* [Exercise] Return each of the lines below without changing a character, and leave the pictures out of your answer.

* [Entries supplied]

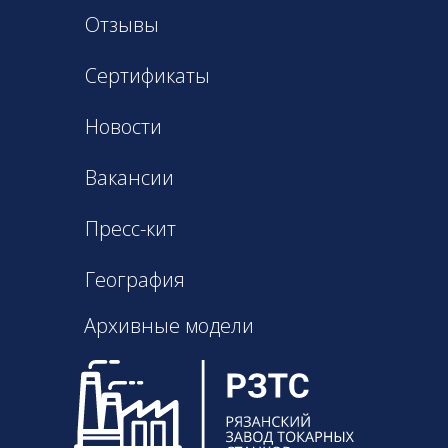
Отзывы
Сертификаты
Новости
Вакансии
Пресс-кит
География
Архивные модели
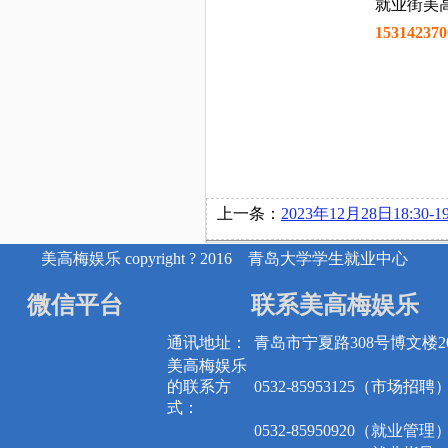
就业街美
153142370
上一条：
2023年12月28日18:30-19:30 青岛壹同未来教育咨询有限
美高梅娱乐 copyright ? 2016 青岛大学学生就业中心
微信平台
联系美高梅娱乐
通讯地址：
青岛市宁夏路308号博文楼20
美高梅娱乐
的联系方
0532-85953125（市场招聘
式：
0532-85950920（就业管理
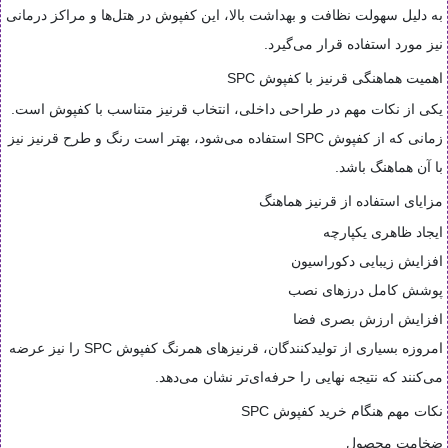
به دلیل سهولت نظافت و بهداشت بالا، این کفپوش در هتل‌ها و مراکز درمانی
نیز مورد استفاده قرار می‌گیرد.
اهمیت هماهنگی قرنیز با کفپوش SPC
یکی از نکات مهم در طراحی داخلی، انتخاب قرنیز متناسب با کفپوش است.
زمانی که از کفپوش SPC استفاده می‌شود، بهتر است رنگ و طرح قرنیز نیز
با آن هماهنگ باشد.
مزایای استفاده از قرنیز هماهنگ
ایجاد ظاهری یکپارچه
افزایش زیبایی دکوراسیون
پوشش کامل درزهای نصب
افزایش ارزش بصری فضا
امروزه بسیاری از تولیدکنندگان، قرنیزهای همرنگ کفپوش SPC را نیز عرضه
می‌کنند که نتیجه نهایی را حرفه‌ای‌تر نشان می‌دهد.
نکات مهم هنگام خرید کفپوش SPC
ضخامت محصول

* [Answer for this exercise]
Отзывы
Сертификаты
Новости
Вакансии
Пресс-кит
География
Архивные модели
就业街美
153142370
上一条：
2023年12月28日18:30-19:30 青岛壹同未来教育咨询有限
美高梅娱乐 copyright ? 2016 青岛大学学生就业中心
微信平台
联系美高梅娱乐
通讯地址：
青岛市宁夏路308号博文楼20
美高梅娱乐
的联系方
0532-85953125（市场招聘
式：
0532-85950920（就业管理
به دلیل سهولت نظافت و بهداشت بالا، این کفپوش در هتل‌ها و مراکز درمانی
نیز مورد استفاده قرار می‌گیرد.
اهمیت هماهنگی قرنیز با کفپوش SPC
یکی از نکات مهم در طراحی داخلی، انتخاب قرنیز متناسب با کفپوش است.
زمانی که از کفپوش SPC استفاده می‌شود، بهتر است رنگ و طرح قرنیز نیز
با آن هماهنگ باشد.
مزایای استفاده از قرنیز هماهنگ
ایجاد ظاهری یکپارچه
افزایش زیبایی دکوراسیون
پوشش کامل درزهای نصب
افزایش ارزش بصری فضا
امروزه بسیاری از تولیدکنندگان، قرنیزهای همرنگ کفپوش SPC را نیز عرضه
می‌کنند که نتیجه نهایی را حرفه‌ای‌تر نشان می‌دهد.
نکات مهم هنگام خرید کفپوش SPC
ضخامت محصول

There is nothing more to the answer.